Saturday, 14 January 2012
Save The Warhorse Of World Trade
Around the web there is talk of the present situation as a form of “trade war” that is new to us and which is not fully understood. Certainly, politicians of many nations, anxious to place the blame on other people in other places are claiming that they and their economies are under attack.
There are some basic problems with this. One is what kind of war is it? Is it one where the Barbarians are at the gate or others of that kind? Or is it a modern kind of war which involves a mix of technology, diverse powers and a ruthless approach to the elimination of the enemy.
With the film “Warhorse” on release there is the temptation for me to see it in terms of the First World War. When the play was on at the “National”, at first I wasn’t interested but was urged by others to go.
At the performance I found myself next to an old soldier who had been with the Household Cavalry and I had had my moments with one cavalry regiment or another. We both found it an absorbing and moving performance. I am hoping that someone will buy me the DVD of the film.
But to return to the current financial wars, what is clear is that many, locked in the theories and assumptions of the past do not understand what is happening and what has happened in the last decade or two in global finance.
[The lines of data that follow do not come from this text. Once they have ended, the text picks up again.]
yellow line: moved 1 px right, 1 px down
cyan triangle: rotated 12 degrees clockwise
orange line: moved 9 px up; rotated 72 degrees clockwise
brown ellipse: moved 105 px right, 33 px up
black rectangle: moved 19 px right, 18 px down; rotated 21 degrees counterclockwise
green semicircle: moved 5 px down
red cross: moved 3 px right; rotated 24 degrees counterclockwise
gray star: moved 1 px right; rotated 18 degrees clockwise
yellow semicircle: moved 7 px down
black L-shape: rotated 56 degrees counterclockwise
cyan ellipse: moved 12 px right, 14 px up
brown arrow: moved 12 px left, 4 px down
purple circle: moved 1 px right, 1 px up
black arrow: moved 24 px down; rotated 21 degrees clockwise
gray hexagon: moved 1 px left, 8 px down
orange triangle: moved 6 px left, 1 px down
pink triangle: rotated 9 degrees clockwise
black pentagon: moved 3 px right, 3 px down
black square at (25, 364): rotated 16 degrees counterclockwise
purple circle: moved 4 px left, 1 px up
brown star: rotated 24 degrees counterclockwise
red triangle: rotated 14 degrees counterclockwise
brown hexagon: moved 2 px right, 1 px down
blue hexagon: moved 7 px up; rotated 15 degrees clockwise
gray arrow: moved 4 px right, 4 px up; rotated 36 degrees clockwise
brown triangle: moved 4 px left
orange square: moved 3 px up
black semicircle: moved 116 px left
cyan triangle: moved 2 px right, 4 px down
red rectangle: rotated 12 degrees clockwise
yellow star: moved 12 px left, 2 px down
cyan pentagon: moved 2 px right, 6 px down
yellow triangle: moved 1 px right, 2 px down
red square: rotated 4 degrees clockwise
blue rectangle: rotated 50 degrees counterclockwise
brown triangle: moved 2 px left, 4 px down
The down grading of national debt announced this weekend with more to follow in other spheres is seen as an attack when it is a simple admission of the reality that governments have lost control of the rate of interest systems.
We have had all the palaver of one central bank or another holding interest rates “low” when in fact the real markets have rates that are very different and tell a different tales. The resulting distortions are a barrage on real business.
There is the assumption that governments allied to their central banks and the banks within their jurisdictions can control the key supply of money and its major flows. It is clear that they cannot. With all the new monetary devices and so many of the big financial banks and houses off shore this control is wholly lost.
Then there is the question of taxing and spending. With industrial scale tax avoidance taking out revenues from the rich and spending locked into social security, subsidising some things but not others and declaring big prestige projects that will never ever yield any return on capital employed then this in turn is beyond control.
Also out there on the web are those pointing out that in the EU in particular, as well as in other countries the extent and depth of regulation creates a major obstacle to controlling spending or indeed being able to reduce much those areas affected. “Hanging on the old barbed wire” so to say.
In the Western Front of the First World War you were in one set of trenches or another, or worse still stranded in the fog of No Man’s Land, pocked by deep shell holes many of which might contain lethal gas and at the mercy of what ever was going on.
What financial trade war do we have at the moment in WW1 terms? Is it a Retreat From Mons? Is it a Battle of the Somme? Is it one of the Battles of Ypres or is a Kaiserschlacht?
To me increasingly it looks like we are stuck in the No Mans Land of the Third Battle of Ypres, better known as Passchendaele and the war horses have long gone.